▶ [Exercise brief] Transcribe the entries below exactly from their first line through the line containing "guide animal, or", and let no picture into the copy.

[Rendered images with source text]
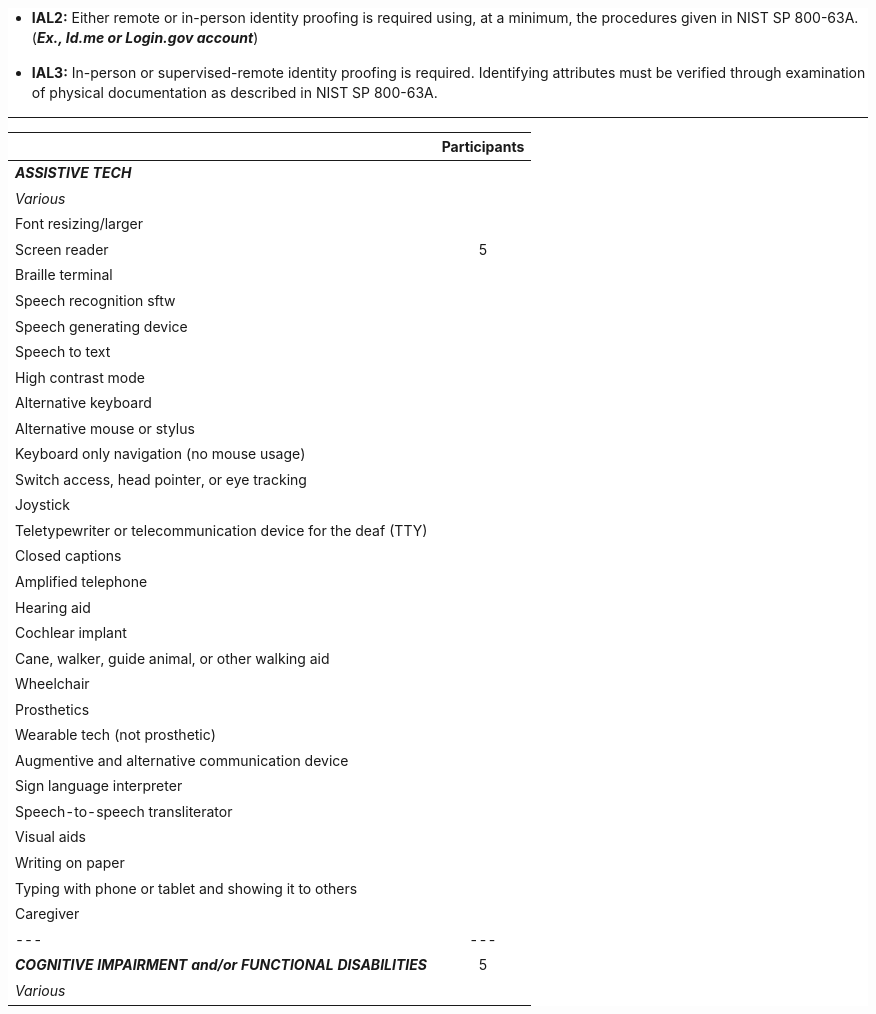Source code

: - **IAL2:** Either remote or in-person identity proofing is required using, at a minimum, the procedures given in NIST SP 800-63A. (***Ex., Id.me or Login.gov account***)

- **IAL3:** In-person or supervised-remote identity proofing is required. Identifying attributes must be verified through examination of physical documentation as described in NIST SP 800-63A.

---

|                                                             |Participants| 
|-------------------------------------------------------------|:----------:|
|***ASSISTIVE TECH***                                         |            | 
|*Various*                                                    |            |
|Font resizing/larger                                         |            |
|Screen reader                                                |    5       |
|Braille terminal                                             |            |
|Speech recognition sftw                                      |            |
|Speech generating device                                     |            |
|Speech to text                                               |            |
|High contrast mode                                           |            |
|Alternative keyboard                                         |            |
|Alternative mouse or stylus                                  |            |
|Keyboard only navigation (no mouse usage)                    |            |
|Switch access, head pointer, or eye tracking                 |            |
|Joystick                                                     |            |
|Teletypewriter or telecommunication device for the deaf (TTY)|            |
|Closed captions                                              |            |
|Amplified telephone                                          |            |
|Hearing aid                                                  |            |
|Cochlear implant                                             |            |
|Cane, walker, guide animal, or other walking aid             |            |
|Wheelchair                                                   |            |
|Prosthetics                                                  |            |
|Wearable tech (not prosthetic)                               |            |
|Augmentive and alternative communication device              |            |
|Sign language interpreter                                    |            |
|Speech-to-speech transliterator                              |            |
|Visual aids                                                  |            |
|Writing on paper                                             |            |
|Typing with phone or tablet and showing it to others         |            |
|Caregiver                                                    |            |
|                           ---                               |     ---    |
|***COGNITIVE IMPAIRMENT and/or FUNCTIONAL DISABILITIES***    |     5      |
|*Various*                                                    |            |
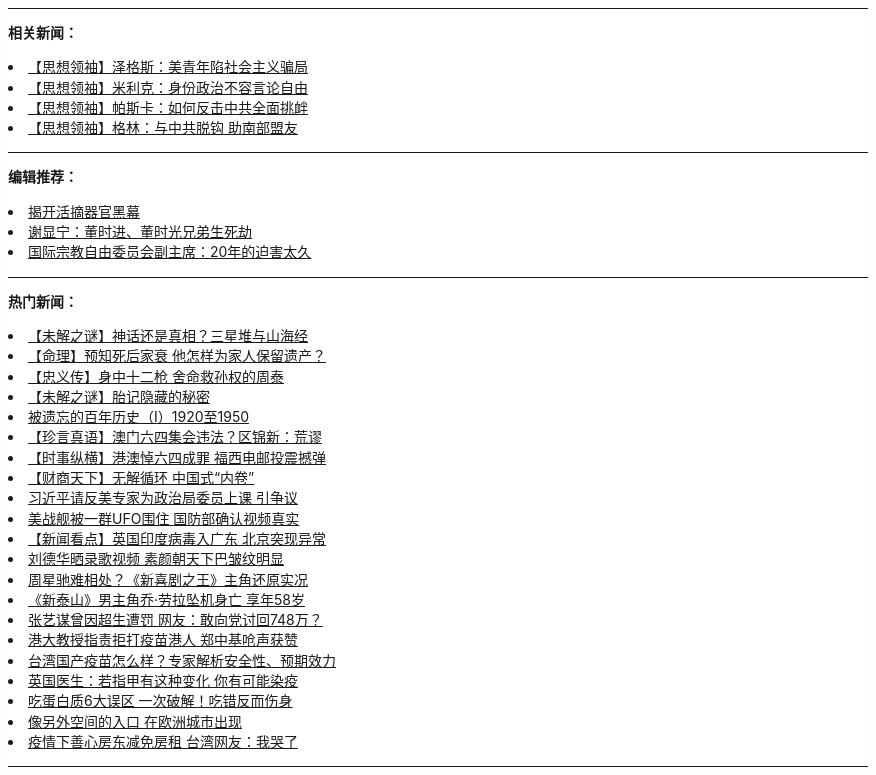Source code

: <hr>


<strong>相关新闻：</strong>
<li><a href="https://github.com/nuoeml334/djy/blob/master/gb/21/3/13/n12809567.md#1">【思想领袖】泽格斯：美青年陷社会主义骗局</a></li>
<li><a href="https://github.com/nuoeml334/djy/blob/master/gb/21/3/15/n12813108.md#1">【思想领袖】米利克：身份政治不容言论自由</a></li>
<li><a href="https://github.com/nuoeml334/djy/blob/master/gb/21/3/22/n12828412.md#1">【思想领袖】帕斯卡：如何反击中共全面挑衅</a></li>
<li><a href="https://github.com/nuoeml334/djy/blob/master/gb/21/5/25/n12974899.md#1">【思想领袖】格林：与中共脱钩 助南部盟友</a></li>
<hr>


<strong>编辑推荐：</strong>
<li><a href="https://github.com/nuoeml334/djy/blob/master/gb/10/4/19/n2881569.md?dfh#1" target="_blank">揭开活摘器官黑幕</a></li><li><a href="https://github.com/tsiac2612/djy/blob/master/gb/18/11/30/n10882697.md#1" target="_blank">谢显宁：董时进、董时光兄弟生死劫</a></li><li><a href="https://github.com/tsiac2612/djy/blob/master/gb/19/7/21/n11398539.md#1" target="_blank">国际宗教自由委员会副主席：20年的迫害太久</a></li>
<hr>

<strong>热门新闻：</strong>
<li><a href="https://github.com/nuoeml334/djy/blob/master/gb/21/5/28/n12983090.md#1">【未解之谜】神话还是真相？三星堆与山海经</a></li>
<li><a href="https://github.com/nuoeml334/djy/blob/master/gb/21/5/26/n12975963.md#1">【命理】预知死后家衰 他怎样为家人保留遗产？</a></li>
<li><a href="https://github.com/nuoeml334/djy/blob/master/gb/21/5/27/n12980094.md#1">【忠义传】身中十二枪 舍命救孙权的周泰</a></li>
<li><a href="https://github.com/nuoeml334/djy/blob/master/gb/21/5/27/n12980529.md#1">【未解之谜】胎记隐藏的秘密</a></li>
<li><a href="https://github.com/nuoeml334/djy/blob/master/gb/21/5/30/n12986411.md#1">被遗忘的百年历史（I）1920至1950</a></li>
<li><a href="https://github.com/nuoeml334/djy/blob/master/gb/21/6/2/n12993834.md#1">【珍言真语】澳门六四集会违法？区锦新：荒谬</a></li>
<li><a href="https://github.com/nuoeml334/djy/blob/master/gb/21/6/2/n12994585.md#1">【时事纵横】港澳悼六四成罪 福西电邮投震撼弹</a></li>
<li><a href="https://github.com/nuoeml334/djy/blob/master/gb/21/6/1/n12992154.md#1">【财商天下】无解循环 中国式“内卷”</a></li>
<li><a href="https://github.com/nuoeml334/djy/blob/master/gb/21/6/1/n12991925.md#1">习近平请反美专家为政治局委员上课 引争议</a></li>
<li><a href="https://github.com/nuoeml334/djy/blob/master/gb/21/6/1/n12989787.md#1">美战舰被一群UFO围住 国防部确认视频真实</a></li>
<li><a href="https://github.com/nuoeml334/djy/blob/master/gb/21/5/31/n12989602.md#1">【新闻看点】英国印度病毒入广东 北京突现异常</a></li>
<li><a href="https://github.com/nuoeml334/djy/blob/master/gb/21/6/1/n12989854.md#1">刘德华晒录歌视频 素颜朝天下巴皱纹明显</a></li>
<li><a href="https://github.com/nuoeml334/djy/blob/master/gb/21/6/1/n12992258.md#1">周星驰难相处？《新喜剧之王》主角还原实况</a></li>
<li><a href="https://github.com/nuoeml334/djy/blob/master/gb/21/5/31/n12987082.md#1">《新泰山》男主角乔·劳拉坠机身亡 享年58岁</a></li>
<li><a href="https://github.com/nuoeml334/djy/blob/master/gb/21/5/31/n12989156.md#1">张艺谋曾因超生遭罚 网友：敢向党讨回748万？</a></li>
<li><a href="https://github.com/nuoeml334/djy/blob/master/gb/21/6/1/n12991905.md#1">港大教授指责拒打疫苗港人 郑中基呛声获赞</a></li>
<li><a href="https://github.com/nuoeml334/djy/blob/master/gb/21/6/1/n12991223.md#1">台湾国产疫苗怎么样？专家解析安全性、预期效力</a></li>
<li><a href="https://github.com/nuoeml334/djy/blob/master/gb/21/5/31/n12987930.md#1">英国医生：若指甲有这种变化 你有可能染疫</a></li>
<li><a href="https://github.com/nuoeml334/djy/blob/master/gb/21/4/16/n12884888.md#1">吃蛋白质6大误区 一次破解！吃错反而伤身</a></li>
<li><a href="https://github.com/nuoeml334/djy/blob/master/gb/21/6/1/n12990286.md#1">像另外空间的入口 在欧洲城市出现</a></li>
<li><a href="https://github.com/nuoeml334/djy/blob/master/gb/21/5/31/n12987640.md#1">疫情下善心房东减免房租 台湾网友：我哭了</a></li>
<hr>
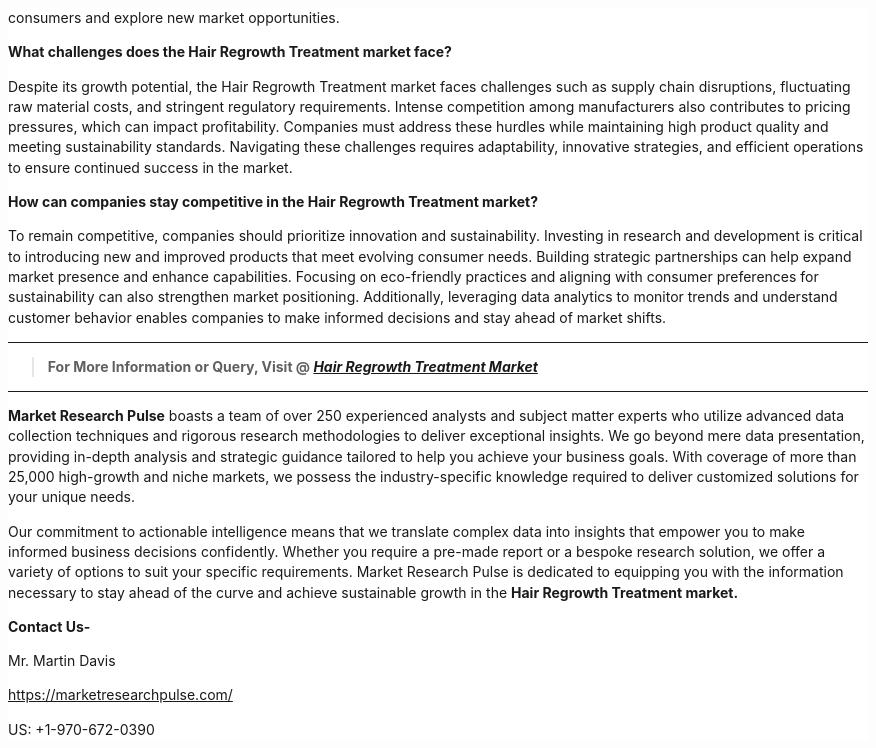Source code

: consumers and explore new market opportunities.</p><p><strong>What challenges does the Hair Regrowth Treatment market face?</strong></p><p>Despite its growth potential, the Hair Regrowth Treatment market faces challenges such as supply chain disruptions, fluctuating raw material costs, and stringent regulatory requirements. Intense competition among manufacturers also contributes to pricing pressures, which can impact profitability. Companies must address these hurdles while maintaining high product quality and meeting sustainability standards. Navigating these challenges requires adaptability, innovative strategies, and efficient operations to ensure continued success in the market.</p><p><strong>How can companies stay competitive in the Hair Regrowth Treatment market?</strong></p><p>To remain competitive, companies should prioritize innovation and sustainability. Investing in research and development is critical to introducing new and improved products that meet evolving consumer needs. Building strategic partnerships can help expand market presence and enhance capabilities. Focusing on eco-friendly practices and aligning with consumer preferences for sustainability can also strengthen market positioning. Additionally, leveraging data analytics to monitor trends and understand customer behavior enables companies to make informed decisions and stay ahead of market shifts.</p><hr /><blockquote><p><strong>For More Information or Query, Visit @&nbsp;<em><a href="https://marketresearchpulse.com/report/138272/hair-regrowth-treatment-market?utm_source=Linkedin&utm_medium=091">Hair Regrowth Treatment Market</a></em></strong></p></blockquote><hr /><p><strong>Market Research Pulse</strong> boasts a team of over 250 experienced analysts and subject matter experts who utilize advanced data collection techniques and rigorous research methodologies to deliver exceptional insights. We go beyond mere data presentation, providing in-depth analysis and strategic guidance tailored to help you achieve your business goals. With coverage of more than 25,000 high-growth and niche markets, we possess the industry-specific knowledge required to deliver customized solutions for your unique needs.</p><p>Our commitment to actionable intelligence means that we translate complex data into insights that empower you to make informed business decisions confidently. Whether you require a pre-made report or a bespoke research solution, we offer a variety of options to suit your specific requirements. Market Research Pulse is dedicated to equipping you with the information necessary to stay ahead of the curve and achieve sustainable growth in the <strong>Hair Regrowth Treatment market.</strong></p><p><strong>Contact Us-</strong></p><p>Mr. Martin Davis</p><p>https://marketresearchpulse.com/</p><p>US: +1-970-672-0390</p>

▶ [Your solution]
Source code

: - **IAL2:** Either remote or in-person identity proofing is required using, at a minimum, the procedures given in NIST SP 800-63A. (***Ex., Id.me or Login.gov account***)

- **IAL3:** In-person or supervised-remote identity proofing is required. Identifying attributes must be verified through examination of physical documentation as described in NIST SP 800-63A.

---

|                                                             |Participants| 
|-------------------------------------------------------------|:----------:|
|***ASSISTIVE TECH***                                         |            | 
|*Various*                                                    |            |
|Font resizing/larger                                         |            |
|Screen reader                                                |    5       |
|Braille terminal                                             |            |
|Speech recognition sftw                                      |            |
|Speech generating device                                     |            |
|Speech to text                                               |            |
|High contrast mode                                           |            |
|Alternative keyboard                                         |            |
|Alternative mouse or stylus                                  |            |
|Keyboard only navigation (no mouse usage)                    |            |
|Switch access, head pointer, or eye tracking                 |            |
|Joystick                                                     |            |
|Teletypewriter or telecommunication device for the deaf (TTY)|            |
|Closed captions                                              |            |
|Amplified telephone                                          |            |
|Hearing aid                                                  |            |
|Cochlear implant                                             |            |
|Cane, walker, guide animal, or other walking aid             |            |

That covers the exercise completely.